DossierLuxe : calme et volupté ? Pas si sûr...
5 - Vers une disparition du luxe ?
Le meilleur des deux mondes ? Offrir un service premium à un prix low cost.
Sans repartir totalement de zéro, la montée en gamme d'une marque peut prendre vie à travers une filiale, totalement indépendante. Pour cela, "il faut comprendre la catégorie à explorer et analyser la mémoire collective de ce marché. Activer l'histoire de la marque sur une autre catégorie", conseille Christophe Padère. Telle a été la stratégie de Citroën au lancement de la gamme DS. Une série qui aujourd'hui vit aux côtés de Citroën sans y faire référence. C'est une marque à part dans le groupe et qui bénéficie, pour autant, de tout le savoir-faire technologique du constructeur.
Le luxe est-il accessible à toutes les marques ?
"Il est logique de créer une franchise luxe à l'intérieur d'une marque. C'est surtout valable en cosmétique mais des marques comme Laguiole ou la Maison du Chocolat se sont inspirés de cette logique, avec succès", témoigne Michel Campan. Par ailleurs, créer une marque ombrelle permet de se différencier sur son marché. "Le chocolat Lindt a réussi à se premiumiser en bousculant le marché, puisque de nombreuses marques lui ont emboîté le pas. Mais il ne suffit pas de rhabiller le produit grâce à un packaging innovant, il convient d'offrir une performance émotionnelle et gustative", explique Brice Auckenthaler (Tilt Ideas). Autre exemple, Air France. Face à la montée du low cost, la compagnie a choisi de créer une nouvelle offre, située entre la classe "affaires" et la classe "économique". Elle propose ainsi une montée en gamme aux clients en capitalisant sur l'image de marque d'Air France. Le meilleur des deux mondes : offrir un service premium à un prix low cost.

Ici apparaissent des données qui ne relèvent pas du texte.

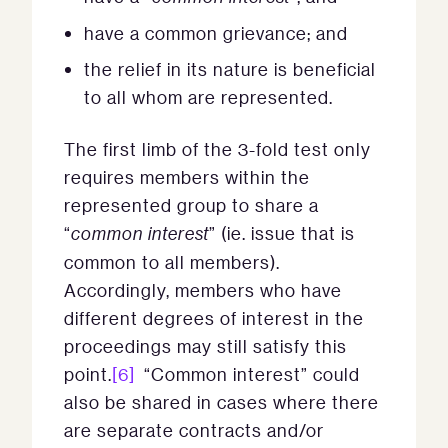
have a common grievance; and
the relief in its nature is beneficial
to all whom are represented.
The first limb of the 3-fold test only
requires members within the
represented group to share a
“
common interest
” (ie. issue that is
common to all members).
Accordingly, members who have
different degrees of interest in the
proceedings may still satisfy this
point.
[6]
“Common interest” could
also be shared in cases where there
are separate contracts and/or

L'EXPERT: Eric Briones, planneur stratégique spécialisé dans le secteur du luxe
Selon Eric Briones et Gregory Casper, qui viennent de cosigner un livre sur La génération Y et le luxe, les 18-35 ans font du premium un art de vivre et de consommer. Et finalement, les frontières entre luxe et premium s'effacent. Ils consomment du Gucci, du Chanel de manière totalement décomplexée. D'ailleurs, 80,8% des répondants au questionnaire (étude quantitative réalisée avec les auteurs) ont déclaré qu'acheter en temps de crise un produit de luxe n'était pas choquant. Selon Eric Briones, la génération Y a une vision atomisée du luxe. Celui-ci devient quotidien et tout est premiumisé. En revanche, les jeunes consommateurs exigent des marques qu'elles apportent des preuves de leur valeur ajoutée. Ils veulent comprendre ce qui fait le plus du produit.
"Comment on premiumise, non pas avec la culture premium du passé mais avec la culture actuelle du futur ? Comment à la fois premiumiser et "genYfier" les marques ? Parce que les consommateurs dominants, ce sont eux", s'interroge Eric Briones dans son ouvrage. Ainsi, les jeunes ne s'interdisent rien quand ils pensent au luxe. Le luxe Y est à la fois matériel et immatériel, technologique et artisanal, local et global. Exit, la fonction statutaire et le luxe ostentatoire. Place au luxe pour soi ! Pour autant, les jeunes ne tournent pas le dos à une consommation réfléchie et responsable. "La relation avec ces marques est plus compliquée. Pour cette génération Y élevée au low cost, le prix est une faille. Mais les moyens digitaux leur permettent de prendre le pouvoir. Et surtout, acheter un produit haut de gamme et de qualité c'est lutter contre le gâchis. "Won't buy stupid !" est leur devise", conclut Eric Briones.